The German government demanded Ukraine pay off the loan granted the Oriana Concern in Kalush by March 31

German ambassador for Ukraine Eberhard Haiken declared at a meeting with head of Ukrainian Agency for Development and European Integration Roman Shpek that if the German government has to pay off the debt of the Ukrainian enterprise to the bank which granted the loan, Germany will be forced to suspend the international credit line it opened for Ukraine.

According to Interfax-Ukraine, Shpek suggested restructuring the debt, according to the same scheme as was used for Lysychansk Oil Refinery. However, the ambassador insisted on paying off the loan by March 31, 1998.

This demand is understandable. In 1992 United Bayern Bank granted a loan to Oriana totaling DM212.5 million to build a complex for polyethylene production. The loan was secured by Cabinet of Ministers guarantees and insured by Germany's Hermes Company. Then Oriana took out another loan, this time with no guarantees, totaling DM 31 million. The first two payment deadlines have passed and the enterprise failed to pay: it lacks the money to pay off the debt, which totals DM 46 million.

The chief expert of the Ministry of Industrial Policy Zinaida Lypetska painted for The Day Oriana's sad credit history.
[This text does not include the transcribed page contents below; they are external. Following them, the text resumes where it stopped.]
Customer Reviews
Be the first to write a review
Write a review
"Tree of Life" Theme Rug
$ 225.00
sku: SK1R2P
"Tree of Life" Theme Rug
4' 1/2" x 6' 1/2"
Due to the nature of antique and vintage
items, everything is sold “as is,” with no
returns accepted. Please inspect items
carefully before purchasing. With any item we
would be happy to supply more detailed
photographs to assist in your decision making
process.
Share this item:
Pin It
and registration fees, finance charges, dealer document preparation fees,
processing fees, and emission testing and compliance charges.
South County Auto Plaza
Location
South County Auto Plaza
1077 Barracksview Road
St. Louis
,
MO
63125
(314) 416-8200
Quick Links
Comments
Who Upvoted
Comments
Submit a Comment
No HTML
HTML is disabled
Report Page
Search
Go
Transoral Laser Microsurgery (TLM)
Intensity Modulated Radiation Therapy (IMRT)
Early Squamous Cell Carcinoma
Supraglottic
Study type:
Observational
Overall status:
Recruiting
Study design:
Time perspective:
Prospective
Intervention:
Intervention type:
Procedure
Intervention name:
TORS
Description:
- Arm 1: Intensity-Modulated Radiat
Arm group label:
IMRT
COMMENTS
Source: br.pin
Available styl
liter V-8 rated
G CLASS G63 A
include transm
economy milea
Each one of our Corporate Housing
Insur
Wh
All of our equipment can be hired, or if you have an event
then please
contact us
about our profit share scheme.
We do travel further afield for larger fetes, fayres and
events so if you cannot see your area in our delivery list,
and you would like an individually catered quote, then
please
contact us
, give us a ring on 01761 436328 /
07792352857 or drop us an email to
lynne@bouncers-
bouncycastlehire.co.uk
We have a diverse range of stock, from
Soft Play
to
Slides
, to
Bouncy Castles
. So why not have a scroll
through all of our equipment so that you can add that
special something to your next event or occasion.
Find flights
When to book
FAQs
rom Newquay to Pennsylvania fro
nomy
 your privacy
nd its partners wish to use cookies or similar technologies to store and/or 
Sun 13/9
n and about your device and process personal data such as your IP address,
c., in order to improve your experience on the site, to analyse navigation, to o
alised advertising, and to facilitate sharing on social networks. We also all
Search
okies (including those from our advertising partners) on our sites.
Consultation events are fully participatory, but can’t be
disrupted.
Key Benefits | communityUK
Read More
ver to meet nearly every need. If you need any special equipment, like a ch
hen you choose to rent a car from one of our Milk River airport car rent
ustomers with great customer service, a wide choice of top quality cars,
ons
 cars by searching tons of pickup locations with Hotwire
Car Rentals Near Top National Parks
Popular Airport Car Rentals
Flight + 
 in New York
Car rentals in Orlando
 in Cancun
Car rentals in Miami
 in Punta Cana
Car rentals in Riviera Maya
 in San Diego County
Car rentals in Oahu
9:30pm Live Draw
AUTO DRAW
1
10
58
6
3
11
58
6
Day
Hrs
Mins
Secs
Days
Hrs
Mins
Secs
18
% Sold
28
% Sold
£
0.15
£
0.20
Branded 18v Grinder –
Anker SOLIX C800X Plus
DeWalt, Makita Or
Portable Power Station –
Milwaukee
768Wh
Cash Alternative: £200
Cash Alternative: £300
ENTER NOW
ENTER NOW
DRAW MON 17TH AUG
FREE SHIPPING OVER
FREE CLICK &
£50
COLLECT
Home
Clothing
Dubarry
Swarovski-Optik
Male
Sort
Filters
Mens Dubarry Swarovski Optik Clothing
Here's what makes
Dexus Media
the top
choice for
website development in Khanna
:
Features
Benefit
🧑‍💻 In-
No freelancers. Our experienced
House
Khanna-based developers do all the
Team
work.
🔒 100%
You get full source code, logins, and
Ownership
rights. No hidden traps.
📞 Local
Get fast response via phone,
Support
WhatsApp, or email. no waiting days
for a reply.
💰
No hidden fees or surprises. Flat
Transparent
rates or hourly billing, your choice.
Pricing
According to her, back in 1992, when Oriana took out the loan, it was a very profitable enterprise and no one could even think that it might fail to fulfill its цobligations. But then the situation changed and the trade war between Ukraine and Russia started, when both countries introduced VAT on the other's products. The cost of the diesel fuel Oriana purchased in Russia also went up, decreasing the competitiveness of Oriana's products. But it was Ukrainian government which demolished the concern by introducing an excise tax on imported oil products, including diesel. As a result, Oriana was forced to refrain from buying it and resort to barter operations, which turned out to be unprofitable for it.

Lypetska said the loan agreement stipulated simultaneous government investment totaling Hr 90 million for erection of the complex. However, the plant was only granted Hr 1.7 million and another Hr 10 million as a loan at 20% annual interest. Huge penalty fees were stipulated for failing to meet construction deadlines, so Oriana had to invest its own turnover funds (over Hr 40 million). The concern was also forced to take another loan from the German bank.

According to Lypetska, Oriana, supported by the Ministry of Industrial Policy, has been unsuccessfully fighting the economic bloc of the government since last August. They demand cancellation of the excise tax, but the Ministry of the Economy disagrees.

At the same time, the excise tax is not paid on barter fuel. The state budget does not also receive any taxes from Oriana, because it cannot be profitable under such conditions.

And now Oriana's debt will be paid by taxpayers. To compensate the budget losses, the government failed to think of anything better than better selling the concern, a superb enterprise with the most modern equipment. According to Lypetska, the plant will be sold for next to nothing. It was estimated at $800 million, when only polyethylene production complex, launched last year, cost $300 million and this is only one out of 12 plants, which constitute the concern.

People say a miser pays twice. The Ukrainian government seems to be ready to pay thrice, each time getting the money from taxpayers.